Rabbi Dr. Emanuel S. Goldsmith (8/15/1935-1/5/2024) was a scholar of Yiddish literature, interpreter of Reconstructionism, teacher of Judaism, and musical composer, who inspired students and congregants with his love of Jewish life in all its forms. He taught on the faculties of Brandeis University, the University of Connecticut, and Queens College. Dr. Goldsmith authored and edited many books and articles, including Modern Yiddish Culture, Dynamic Judaism, and Yiddish Literature in America 1870-2000. He also served on the boards of directors of the Congress for Jewish Culture, the Rena Costa Center for Yiddish Studies at Bar Ilan University, and the Highland Institute for American Religious Thought. Dr. Goldsmith led congregations in Halifax NS (Shaar Shalom Congregation), Hyde Park MA (Adas Hadrath Israel) and Scarsdale NY (Mevakshei Derech). He was predeceased by his beloved wife Shirley (Zebberman) and her son Garry, and survived by children Mirele (Richard Marker), Leizer (Sharon Bray), Rachel (Howard Ungar), and step-children Beila Sherman, Dawn Rosen (Sam z”l), Miryawm Faerman (Hillel), Tova Sherman (Joe Lang), grandchildren, and great-grandchildren.
May Manny’s memory be a blessing and may those who mourn his passing find comfort among loving community.
What a journey our father took over his lifetime. In many ways he lived out a classic Jewish story, starting out as the child of immigrants in the Bronx, making the most of the opportunities America offered, entering the professional class and passing on his good fortune to his children. In other ways he remained a child of that immigrant milieu until the end of his life. The through line in Manny’s life is his love for Judaism, Jewish life and the Jewish People.
Manny’s father was raised in the Yishuv in Palestine. Hayim came to America to escape the Turkish draft in the First World War. He was proud of having attended the first modern, Hebrew-speaking school in Jerusalem, the Lemmel School. Hayim went to high school with Moshe Nathanson, credited (some say inaccurately) with composing Hava Nagila. Hayim’s enthusiasm for Nathanson’s music had an enduring impact on Manny, who treasured his mixtapes of this music until the end. Jewish music became one of his great passions – others being Yiddish, Reconstructionism, Theology and Philosophy.
Manny’s parents were ardent Zionists who read The Tog – a Zionist Yiddish newspaper that competed with the better-known Forward.
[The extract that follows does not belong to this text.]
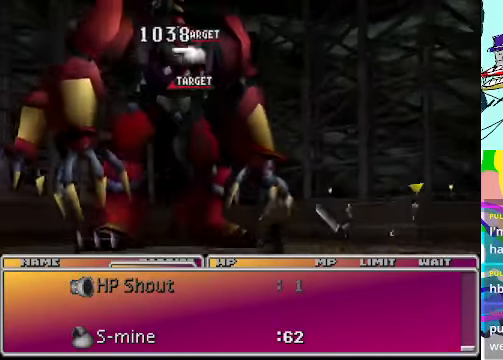
{"buttons": [], "left_stick": "center", "events": [[133, "B", "down"], [233, "B", "up"]]}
Manny remembered his father taking him to many political meetings, exposing him to the vibrant Jewish atmosphere of New York City. He recalled collecting money for the Yishuv on the subway and sending packages to family in Jerusalem during the war. His parents were also active members of two landsmanshaften (mutual aid society).
Manny’s mother came with her family from Ukraine to Minneapolis. Manny met his grandparents only a couple of times – his parents were too poor and too tied down by their little Bronx grocery store to make the trip to Minneapolis. On one such trip Manny’s grandfather played a cantorial record for him – another important musical moment. Like many immigrant parents, Manny’s parents wanted him to learn English, but they took him to the Yiddish theater and listened to Yiddish radio. Later, Manny used to say that he took up Yiddish to become closer to his mother.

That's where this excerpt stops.